This is partly because the term democracy is used so imprecisely. Kofi Annan has said: "there are as many different forms of democracy as there are democratic nations in the world". Democracy is a belief with no agreed structure.
Let's take a look at democracy in the UK. In the 2019 election, the Conservatives won 57.5% of the seats on 43.6% of the vote, which is an intriguing definition of 'representative'. However, it looks positively proportionate when viewed against the Scottish results - where the SNP won 81.4% of the seats based on 45% of the vote. And, of course, there's the House of Lords, where 100% of the seats are allocated based on 0% of the vote.
It makes you wonder whether we actually believe in democracy at all. If we believed in democracy, we would make it easier for people to vote, we would make it easier to scrutinise our governments' decisions and we would applaud judges when they uphold the rule of law. And yet. And yet.

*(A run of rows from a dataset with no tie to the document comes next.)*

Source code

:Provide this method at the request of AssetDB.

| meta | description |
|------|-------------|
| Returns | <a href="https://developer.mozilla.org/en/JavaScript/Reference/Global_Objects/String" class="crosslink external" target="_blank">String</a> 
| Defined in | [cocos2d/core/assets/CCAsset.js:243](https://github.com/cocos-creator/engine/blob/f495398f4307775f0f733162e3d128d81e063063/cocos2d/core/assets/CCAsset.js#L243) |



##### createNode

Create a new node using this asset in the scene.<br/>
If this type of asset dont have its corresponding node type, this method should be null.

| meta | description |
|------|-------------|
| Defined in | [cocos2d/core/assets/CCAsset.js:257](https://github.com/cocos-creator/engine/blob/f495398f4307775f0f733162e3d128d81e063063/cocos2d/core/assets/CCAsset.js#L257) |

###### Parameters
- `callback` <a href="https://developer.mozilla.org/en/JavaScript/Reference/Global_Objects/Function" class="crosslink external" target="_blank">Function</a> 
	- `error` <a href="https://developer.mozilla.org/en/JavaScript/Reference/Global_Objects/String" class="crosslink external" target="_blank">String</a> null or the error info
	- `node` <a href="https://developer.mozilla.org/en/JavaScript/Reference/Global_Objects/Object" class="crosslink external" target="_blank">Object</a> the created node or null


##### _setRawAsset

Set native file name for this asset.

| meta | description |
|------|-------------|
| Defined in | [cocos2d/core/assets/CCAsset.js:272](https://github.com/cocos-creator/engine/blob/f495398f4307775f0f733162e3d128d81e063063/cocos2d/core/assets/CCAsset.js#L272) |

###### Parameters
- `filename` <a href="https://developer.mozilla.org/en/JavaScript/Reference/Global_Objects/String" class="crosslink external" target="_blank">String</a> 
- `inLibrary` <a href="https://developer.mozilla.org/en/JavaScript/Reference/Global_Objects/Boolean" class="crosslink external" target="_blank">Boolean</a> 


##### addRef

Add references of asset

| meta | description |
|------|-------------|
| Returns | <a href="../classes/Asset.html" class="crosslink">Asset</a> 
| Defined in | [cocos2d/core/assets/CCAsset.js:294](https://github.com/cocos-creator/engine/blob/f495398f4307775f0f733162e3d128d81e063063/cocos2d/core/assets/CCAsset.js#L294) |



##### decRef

In his book, The Life and Death of Democracy, John Keane argued that democratic history has had three phases.
First, there was the assembly phase, in which the people would meet and vote as a whole in an assembly.
Second, there was the representational phase, in which the people were represented by individuals in a parliament. Keane's theory is that representational democracy ultimately failed, particularly in the years leading up to the Second World War, when it proved unable to resist the rise of authoritarianism.
As such, the third phase, after the War, saw democracy evolve into what he calls monitory democracy.
If representational democracy can be summarised as 'one person, one vote, one representative', monitory democracy is 'one person, many interests, many voices, multiple votes, multiple representatives'.
Monitory democracy is conducted through an array of extra-parliamentary bodies, such as think tanks, quangos, NGOs, commissions, tribunals, judicial enquiries, online petitions, ombudsmen, charities and other watch-dog organisations, all of which seek to monitor and challenge governmental activity.
Monitory democracy is what allows Marcus Rashford, a footballer, to change government policy. A voice on Twitter is now arguably more powerful than a voice in the House of Commons and a 'like' on social media is potentially more meaningful than a vote at an election, particularly for those who live in 'safe' parliamentary seats where an individual vote is statistically irrelevant.
A monitory democracy places the emphasis firmly on us as individuals, not just on the way we use our vote, but the way we use our voice. So, wise up, get out of your bubble, listen to views that you disagree with and learn, learn, learn. As Nelson Mandela put it: "An educated, enlightened and informed population is one of the surest ways of promoting the health of a democracy."